West Sussex furniture dealer Richard Courtney has been awarded a distinguished service medal by the British Antique Dealers’ Association (BADA).


BADA medal winner Richard Courtney.

The English furniture specialist founded his business in 1966 and became a member of BADA the year after. His first showroom was on Fulham Road, where he stayed for nearly 40 years before moving to Kensington Church Street in 2005. He now trades from West Sussex by appointment only.

Courtney has served on the BADA council for more than 40 years, including two years as vice president.

Four Old Masters donated to gallery

Four Old Master paintings from the collection of the late president of TEFAF, Willem Baron van Dedem, have been donated to the National Gallery.

The Dutch and Flemish paintings were deliberately chosen to fill gaps in the gallery’s collection. They include a still-life by Adriaen Coorte (c.1665-1710) from 1703 which will be the first work by the artist to enter the gallery’s holdings.

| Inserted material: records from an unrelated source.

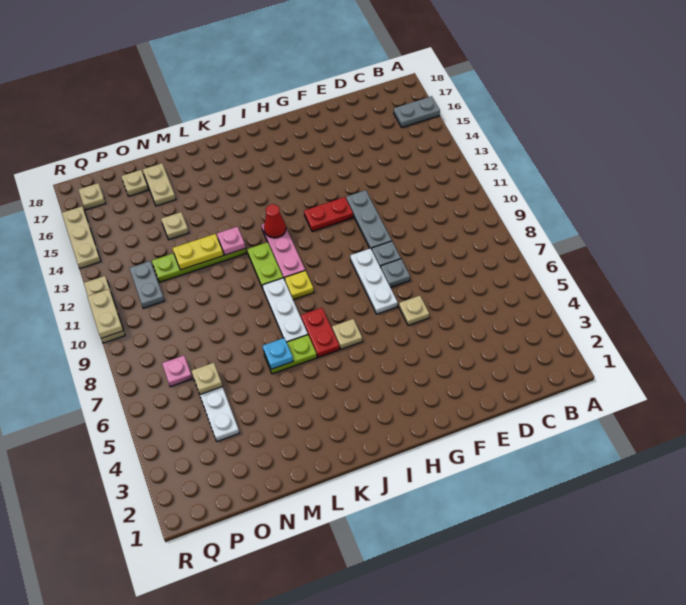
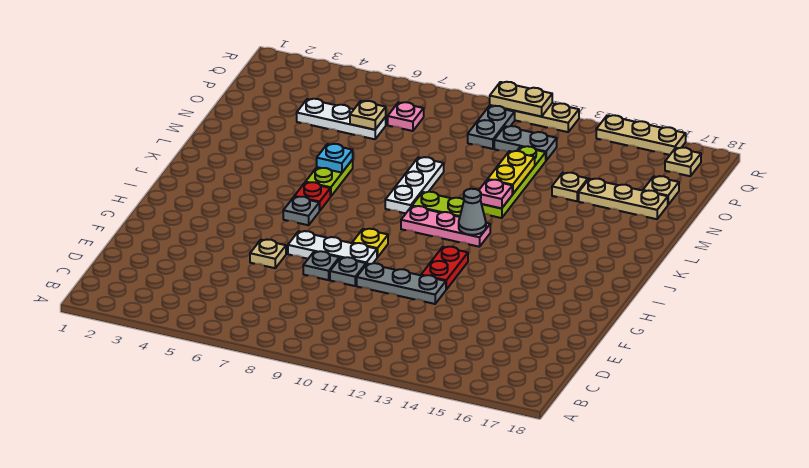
grey plate A16:B16 level 1 -> grey plate P10:Q10 level 1
tan plate I6 level 1 -> grey plate I6 level 1
red plate J6:J7 level 1 -> red plate J6 level 1
yellow plate J9 level 1 -> yellow plate H9 level 1
red cone J12 level 2 -> grey cone J12 level 2
white plate K7:K9 level 1 -> white plate K9:M9 level 1
tan plate N16:N17 level 1 -> tan plate N15:N17 level 1

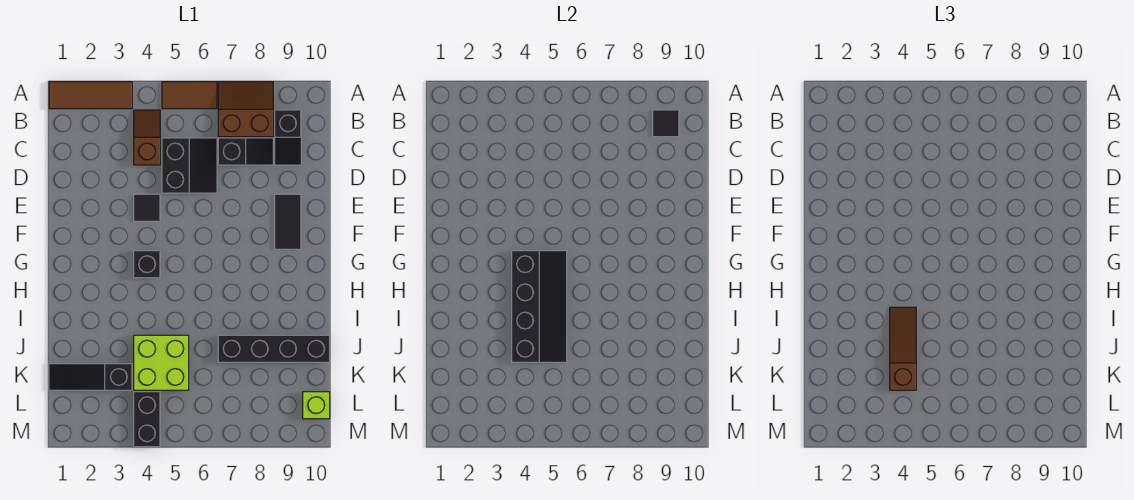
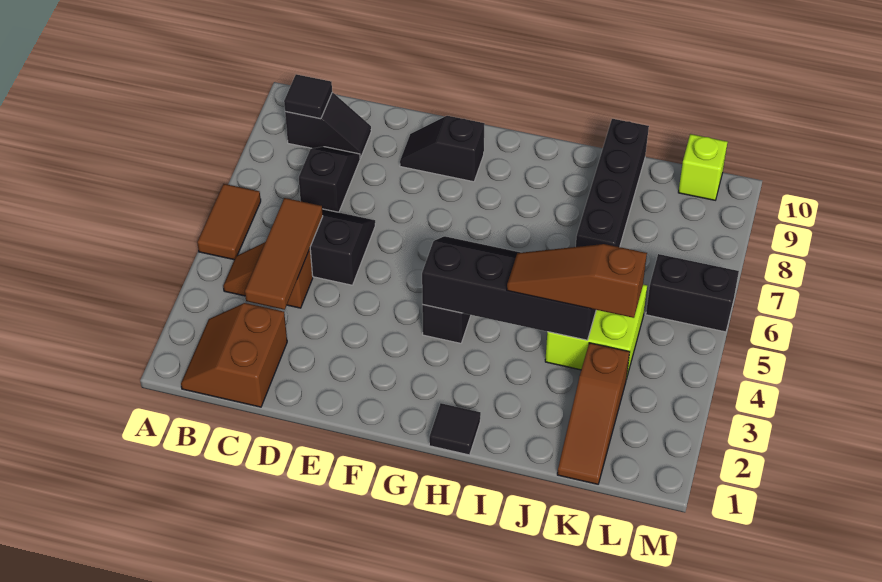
brown tile A1:A3 level 1 -> brown tile C3:C5 level 2
brown slope A7:B8 level 1 top B -> brown slope B1:C2 level 1 top C
black tile E4 level 1 -> black tile H1 level 1
black tile E9:F9 level 1 -> black slope E9:F9 level 1 top F
black slope K1:K3 level 1 top 3 -> brown slope K1:K3 level 1 top 3
black brick L4:M4 level 1 -> black brick L6:M6 level 1

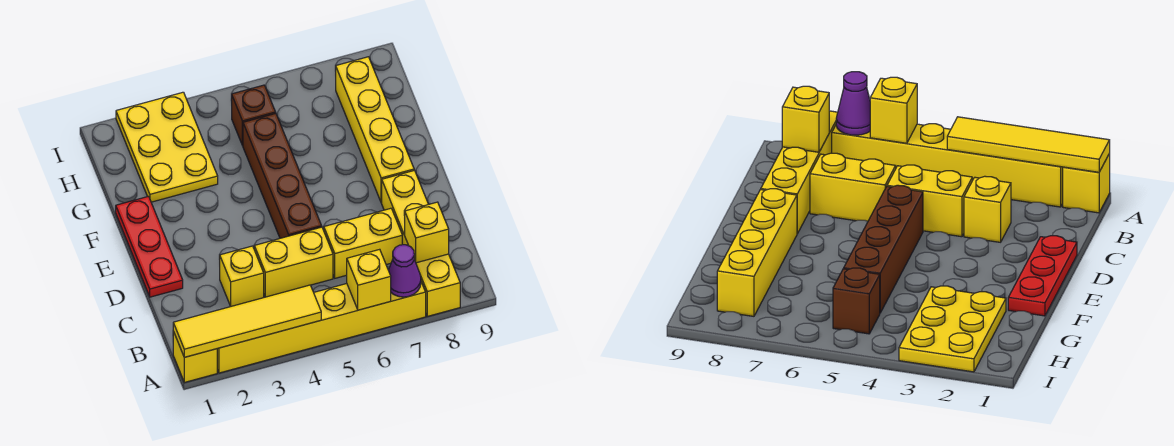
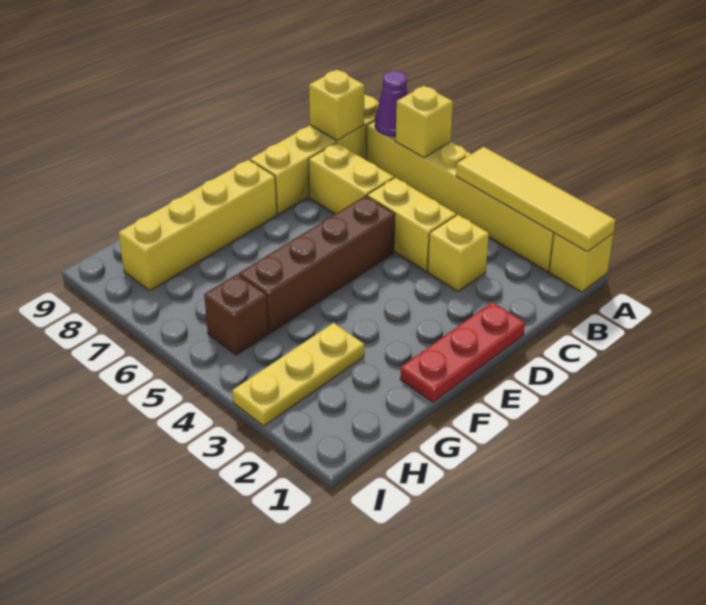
yellow plate G2:I3 level 1 -> yellow plate G3:I3 level 1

Still-life by Adriaen Coorte, one of the four Old Masters given to the National Gallery.

The other pictures in the bequest are Christ crowned with Thorns by David Teniers the Younger (from 1641) and two botanical studies of insects and plants by Jan van Kessel the Elder (both 1654).

Baron van Dedem, who died in 2015 at the age of 86, began collecting in the 1960s and became president of TEFAF in 1997, a post in which he remained for 15 years.

As well as the gifts to the National Gallery, he also made generous bequests to the Mauritshuis in The Hague and the Rijksmuseum in Amsterdam.

Royal Mint Museum buys Henry VII coin

A testoon, or silver shilling, showing a portrait of the first Tudor monarch was bought by the Royal Mint Museum for £44,000.

Dating from 1502 in the reign of Henry VII, it sold for £44,000 (£52,800 with premium) in the Morton & Eden auction in London on December 7, against an estimate of £20,000-30,000.

It was bought in the room on behalf of the museum in south Wales, achieving a record price for a testoon at auction.


The Henry VII testoon, or silver shilling, that was bought by the Royal Mint Museum for £44,000.

In Numbers

17 Years taken to research and compile digital catalogue raisonné by Salvador Dalí Foundation (Fundació Gala- Salvador Dalí).